[課題の文章]
# # # # # # #

本稿では数学を勉強する時のポイントを紹介しますが、あまり細かいことは言わずに、絶対に守るべき原則のみお伝えします。

 

医学部受験の数学において最も重要なことは、①基礎の徹底、②本質の理解、③高い計算力です。たとえ難関の医学部であってもおさえるべきポイントは同じで、数学ができる人ほどこの3点が徹底されています。

 

<まずは基礎を徹底的に固める>

基礎の理解ができていない状態で難易度の高い問題集に手を出したり、難しい講義を聞くのはおすすめできません。

 

実力以上の問題演習に取り組んだ場合、ほぼ確実に上滑りを起こします。上滑りした状態ではどんなに勉強しても成績が上がらないので気をつけましょう。

 

<できるだけ早期に数Ⅲまでの基礎を習得する>

医学部受験における数学の試験範囲は数学ⅠA・ⅡB・Ⅲまでと出題分野が多く、単純に習得に時間がかかります。さらに、数学は短期間で詰め込めば伸びる科目ではないため、できるだけ早いうちに基礎力を底上げしておく必要があります。

 

現役生で学校の授業の進度が遅い場合は、自分で先取りで学習を行うとよいでしょう。

 

医学部では数Ⅲが頻出の大学が多く、数学ⅠA・ⅡBの完成度が高くても、数Ⅲで失点してしまうと大きく差をつけられてしまいます。

 

また、高校3年生になると、理科や英語などの他の科目の復習も重要であるため、数学の勉強ばかりをやる訳にもいきません。早い時期に数Ⅲまでの基礎を習得し、本番にどの分野が出題されても大丈夫な状態で入試に臨みましょう。

具体的な勉強の流れ

【(1)本質を理解する】

まずは各分野の基本の理解を大切にしましょう。数学で安定的に高得点を取るために必要なのは基礎力です。基礎力なくして応用問題を解くことはできません。

 

基礎力を身につけるにあたって重要になるのが本質の理解です。本質が理解できていないのに問題演習だけを繰り返すと、ただの解法の丸暗記になってしまいます。解法を丸暗記している場合、試験で少し問い方を変えられると対応できません。

 

本質の理解をするためには、講義型参考書を使うのがおすすめです。公式や定義の理解が曖昧である場合は、その意味や導出過程をしっかりと押さえましょう。

 

そして、解けない問題があった時は、その解法を単純に覚えてしまうのではなく、「なぜその解法になるのか」「どうしてその式変形を使うのか」といった疑問を持ち、講義型参考書と照らし合わせて解決していくことが大切です。

 

【(2)基礎問題集の解法パターンを徹底的に習得する】

基本の理解ができたら、次は問題の解法パターンを習得します。

# # # # # # #

(ランドマーク座標の記録)
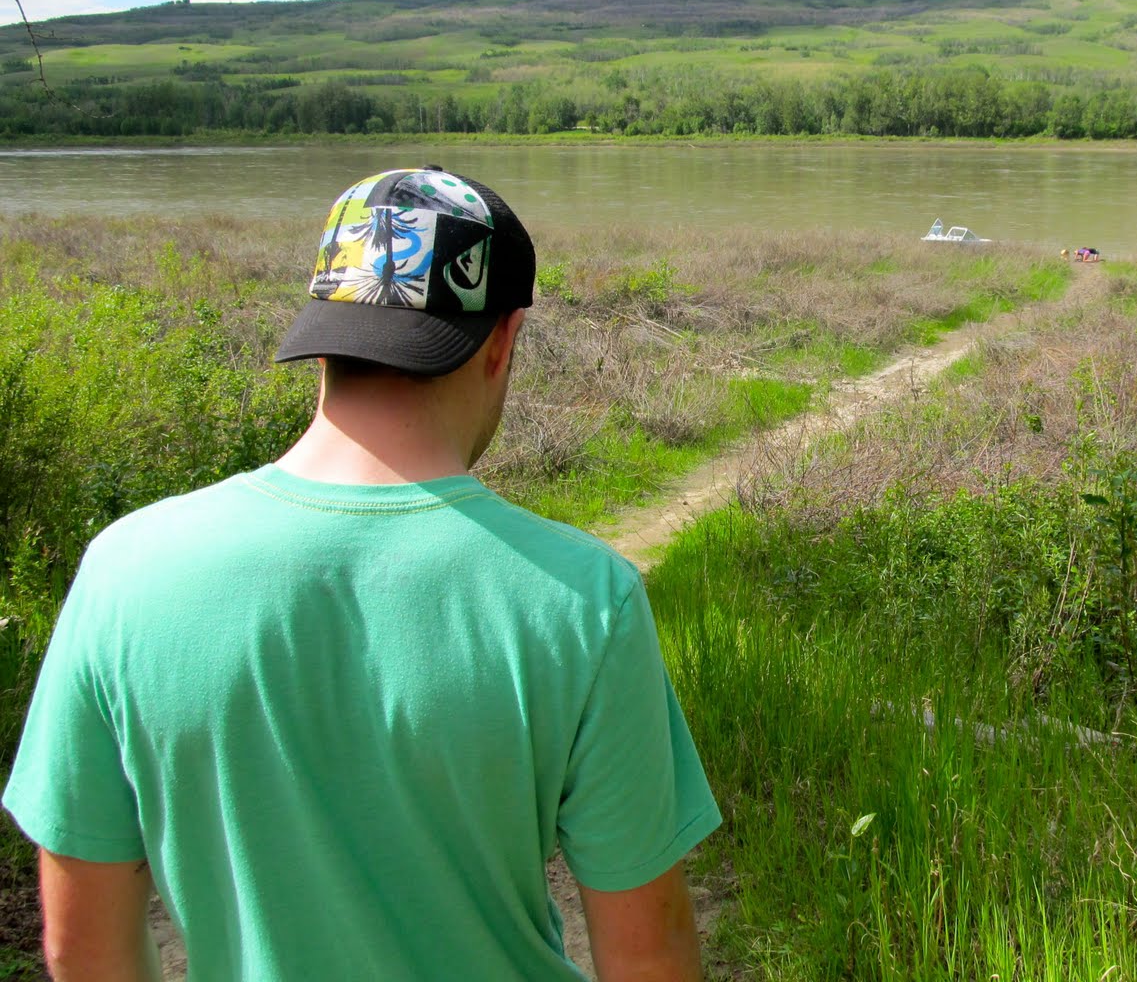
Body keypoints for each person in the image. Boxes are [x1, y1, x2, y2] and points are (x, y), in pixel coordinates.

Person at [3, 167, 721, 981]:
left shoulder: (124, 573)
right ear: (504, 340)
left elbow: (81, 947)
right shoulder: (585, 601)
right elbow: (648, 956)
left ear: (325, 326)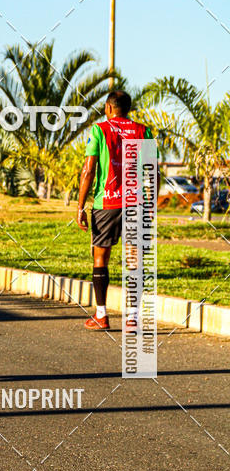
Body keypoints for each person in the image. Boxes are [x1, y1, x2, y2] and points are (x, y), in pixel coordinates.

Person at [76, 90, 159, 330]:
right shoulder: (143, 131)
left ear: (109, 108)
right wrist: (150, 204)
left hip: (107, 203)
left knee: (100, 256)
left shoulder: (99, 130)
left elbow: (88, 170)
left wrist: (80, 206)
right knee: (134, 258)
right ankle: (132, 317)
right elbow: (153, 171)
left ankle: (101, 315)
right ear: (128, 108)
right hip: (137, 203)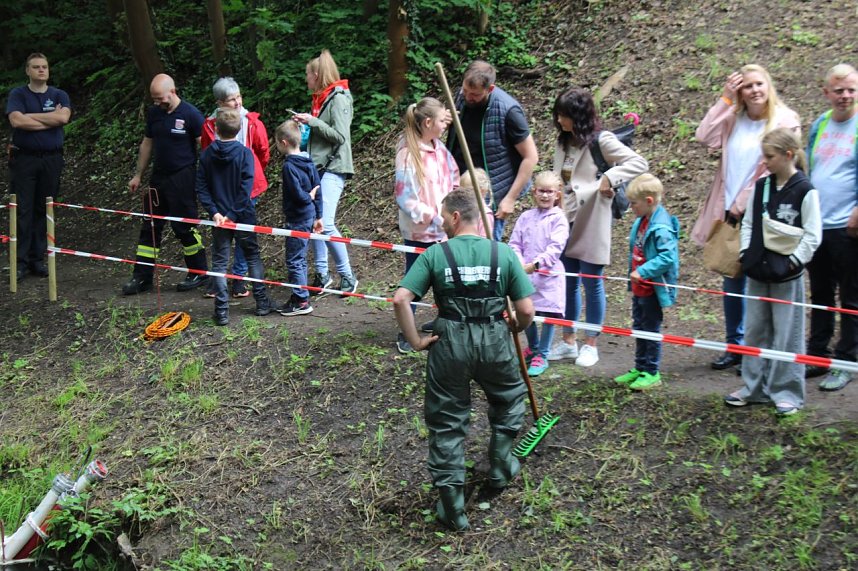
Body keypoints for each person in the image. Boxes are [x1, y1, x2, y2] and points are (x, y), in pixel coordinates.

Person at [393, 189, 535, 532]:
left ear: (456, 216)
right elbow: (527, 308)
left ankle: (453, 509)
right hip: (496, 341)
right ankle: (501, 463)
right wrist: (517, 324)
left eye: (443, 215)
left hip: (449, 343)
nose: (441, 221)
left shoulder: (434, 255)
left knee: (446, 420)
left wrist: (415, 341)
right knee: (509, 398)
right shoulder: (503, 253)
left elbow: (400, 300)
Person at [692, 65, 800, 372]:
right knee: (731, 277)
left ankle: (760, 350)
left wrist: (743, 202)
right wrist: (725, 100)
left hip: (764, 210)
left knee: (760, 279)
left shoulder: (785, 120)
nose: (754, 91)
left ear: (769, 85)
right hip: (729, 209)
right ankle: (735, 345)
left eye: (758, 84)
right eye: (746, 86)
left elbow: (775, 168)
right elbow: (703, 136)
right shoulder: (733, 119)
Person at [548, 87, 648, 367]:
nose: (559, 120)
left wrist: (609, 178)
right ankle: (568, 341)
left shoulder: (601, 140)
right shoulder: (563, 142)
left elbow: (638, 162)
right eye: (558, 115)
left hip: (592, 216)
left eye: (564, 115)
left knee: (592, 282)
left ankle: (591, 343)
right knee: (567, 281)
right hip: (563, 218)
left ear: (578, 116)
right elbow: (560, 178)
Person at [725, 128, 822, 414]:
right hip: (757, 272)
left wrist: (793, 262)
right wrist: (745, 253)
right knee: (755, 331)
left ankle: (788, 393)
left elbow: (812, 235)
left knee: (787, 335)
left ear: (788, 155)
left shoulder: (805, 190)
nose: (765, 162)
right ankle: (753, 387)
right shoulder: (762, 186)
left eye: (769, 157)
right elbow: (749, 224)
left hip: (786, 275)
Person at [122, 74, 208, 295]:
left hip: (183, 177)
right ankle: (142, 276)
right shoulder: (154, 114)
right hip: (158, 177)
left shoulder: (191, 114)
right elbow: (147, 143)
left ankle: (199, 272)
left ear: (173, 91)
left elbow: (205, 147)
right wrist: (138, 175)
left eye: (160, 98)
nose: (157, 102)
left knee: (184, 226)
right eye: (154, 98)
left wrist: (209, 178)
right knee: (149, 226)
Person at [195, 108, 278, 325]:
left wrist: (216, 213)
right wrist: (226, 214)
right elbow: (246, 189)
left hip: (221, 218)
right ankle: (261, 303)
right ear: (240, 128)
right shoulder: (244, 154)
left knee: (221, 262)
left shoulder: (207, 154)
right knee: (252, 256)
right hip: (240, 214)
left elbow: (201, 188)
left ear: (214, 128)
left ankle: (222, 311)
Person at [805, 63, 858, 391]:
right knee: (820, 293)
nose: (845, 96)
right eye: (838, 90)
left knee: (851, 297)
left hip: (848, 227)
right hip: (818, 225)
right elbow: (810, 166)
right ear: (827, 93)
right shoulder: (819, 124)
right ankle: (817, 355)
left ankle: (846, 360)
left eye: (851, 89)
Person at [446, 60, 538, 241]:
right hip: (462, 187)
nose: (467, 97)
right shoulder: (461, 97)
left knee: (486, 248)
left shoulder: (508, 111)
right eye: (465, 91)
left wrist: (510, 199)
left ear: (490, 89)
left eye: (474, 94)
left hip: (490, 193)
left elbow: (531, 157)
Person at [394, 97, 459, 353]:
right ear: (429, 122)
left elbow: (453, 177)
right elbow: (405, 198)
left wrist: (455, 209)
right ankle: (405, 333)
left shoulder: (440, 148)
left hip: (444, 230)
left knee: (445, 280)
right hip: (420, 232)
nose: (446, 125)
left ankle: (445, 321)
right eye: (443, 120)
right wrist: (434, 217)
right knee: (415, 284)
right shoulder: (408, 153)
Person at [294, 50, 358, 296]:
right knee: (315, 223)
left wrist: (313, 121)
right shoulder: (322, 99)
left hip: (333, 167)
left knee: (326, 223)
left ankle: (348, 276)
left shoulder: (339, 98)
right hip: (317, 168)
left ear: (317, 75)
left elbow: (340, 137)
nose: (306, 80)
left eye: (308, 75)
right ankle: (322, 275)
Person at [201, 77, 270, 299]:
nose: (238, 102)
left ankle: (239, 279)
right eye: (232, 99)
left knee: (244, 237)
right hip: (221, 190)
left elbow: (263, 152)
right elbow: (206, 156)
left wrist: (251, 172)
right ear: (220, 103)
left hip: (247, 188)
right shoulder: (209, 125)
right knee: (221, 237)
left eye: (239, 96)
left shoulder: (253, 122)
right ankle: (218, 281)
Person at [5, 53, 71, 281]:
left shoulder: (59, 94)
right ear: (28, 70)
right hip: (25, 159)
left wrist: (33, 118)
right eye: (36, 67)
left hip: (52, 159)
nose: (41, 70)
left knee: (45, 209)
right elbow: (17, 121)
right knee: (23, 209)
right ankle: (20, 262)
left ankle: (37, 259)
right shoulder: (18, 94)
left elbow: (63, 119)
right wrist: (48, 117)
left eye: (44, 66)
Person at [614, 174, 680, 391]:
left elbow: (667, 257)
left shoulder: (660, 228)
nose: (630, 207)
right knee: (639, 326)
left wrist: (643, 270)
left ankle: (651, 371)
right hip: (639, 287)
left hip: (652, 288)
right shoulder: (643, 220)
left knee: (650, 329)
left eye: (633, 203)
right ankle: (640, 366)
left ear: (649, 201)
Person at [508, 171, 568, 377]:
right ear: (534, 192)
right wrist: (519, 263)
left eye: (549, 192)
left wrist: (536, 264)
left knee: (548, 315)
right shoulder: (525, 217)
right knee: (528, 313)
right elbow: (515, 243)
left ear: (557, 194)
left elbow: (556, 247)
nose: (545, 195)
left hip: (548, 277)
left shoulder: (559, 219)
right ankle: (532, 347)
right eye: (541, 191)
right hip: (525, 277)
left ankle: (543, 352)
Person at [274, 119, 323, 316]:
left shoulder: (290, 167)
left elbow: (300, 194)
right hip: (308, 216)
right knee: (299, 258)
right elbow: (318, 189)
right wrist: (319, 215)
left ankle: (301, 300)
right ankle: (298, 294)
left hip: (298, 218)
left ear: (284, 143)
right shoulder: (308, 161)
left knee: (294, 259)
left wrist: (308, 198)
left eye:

# # # # # # #

[作業の指示 1] 医学部受験の数学の勉強法の文章から、「医学部では数Ⅲが頻出の大学が」から「な状態で入試に臨みましょう。」までを一字も変えずに写してください。
[作業の指示 2] 医学部受験の数学の勉強法の文章を、最後の文のあとから続けて書いてください。
この記録は、文章とは別のところから持ってきたものです。

[答え 1]
医学部では数Ⅲが頻出の大学が多く、数学ⅠA・ⅡBの完成度が高くても、数Ⅲで失点してしまうと大きく差をつけられてしまいます。

 

また、高校3年生になると、理科や英語などの他の科目の復習も重要であるため、数学の勉強ばかりをやる訳にもいきません。早い時期に数Ⅲまでの基礎を習得し、本番にどの分野が出題されても大丈夫な状態で入試に臨みましょう。

[答え 2]
解法パターンを習得する上でのポイントは、①問題集の解法を自力で完璧に再現できるまで繰り返すこと、②解法パターンを理解を伴った状態で習得していることの2点です。

 

1つ目の「問題集の解法を自力で完璧に再現できるまで繰り返すこと」には、勉強方法の大原則で紹介したアウトプットが重要です。

 

解法を習得するにあたって、1回の演習で完璧に習得できる人はほとんどいません。多くの受験生は、少なくとも3回以上繰り返しアウトプットすることで解法パターンを習得していきます。

 

医学部に合格した卒業生の中には、「苦手な問題は10回以上繰り返した」と振り返る人もいるほど、繰り返しは重要です。

 

基本問題集に載っている全ての問題に対し、記述や計算過程も含めて自力で解けるようになるまでアウトプットを繰り返しましょう。

 

2つ目の「解法パターンを理解を伴った状態で習得していること」は、すなわち本質の理解が重要ということです。

 

「問題集の問題は解けるのに、試験になると解けない」とお悩みの場合は、問題集の問題をそのまま丸暗記してしまっている可能性が高いです。

 

問題集の解答を自力で再現できることは大切ですが、解答を単純に覚えてしまうと、試験問題に対応することはできません。解法パターンを習得する際は、「なぜそのような解き方で解けるのか」を考えつつ進めていくのがよいでしょう。

 

問題集の解説では理解しきれない箇所が出てきたら、講義型参考書に戻って本質の理解を深めてみてください。

 

ただし、最初から理由づけを完璧にできる必要はありません。問題集を使い始めた時から理由づけを行うと、考えても考えても答えが出ず、習得効率が悪くなることがあります。

 

はじめは「この問題にはこの公式を使う」と一旦受け入れて演習し、慣れて余裕がでてきた段階で理由づけを行うことも有効です。

 

【(3)計算力のレベルを上げる】

「計算力」を軽く考えている受験生は多いのですが、医学部数学攻略において計算力はとても重要です。

 

受験本番は、厳しい時間制限の中でミスなく計算する力が求められます。医学部受験では少しのミスが合否を分けるため、素早く正確に計算できるよう準備しておかなくてはなりません。

 

計算が遅い・計算ミスが多い受験生の多くは、単に計算力を鍛えるための練習が足りていないだけです。計算力は練習を継続することで確実に向上します。ただし、速く・正確に計算する力というのはすぐに身につくものではありません。計算力を鍛えるためには、毎日少しずつ計算練習を行うのがおすすめです。

 

計算力が上がると試験での得点力がつくのはもちろんのこと、時間あたりに解く量が増えるため、普段の勉強効率も上げることができます。

 

【(4)問題へのアプローチを学ぶ】

解法パターンを習得したら、あとは問題へのアプローチです。解法のアプローチの整理をしておくことで、初見の問題や分野を融合した問題に対応できるようになります。

 

解法パターンを1対1で使えるようになったら、「いつ・どこで・どのように使えるのか」「なぜその解法を選択しなければならないのか」を、パターンを整理した上で習得しましょう。

 

まずは同じ分野内で解法や公式を整理し、次に分野を越えて個別の事項に関連付けを行っていく、という流れがおすすめです。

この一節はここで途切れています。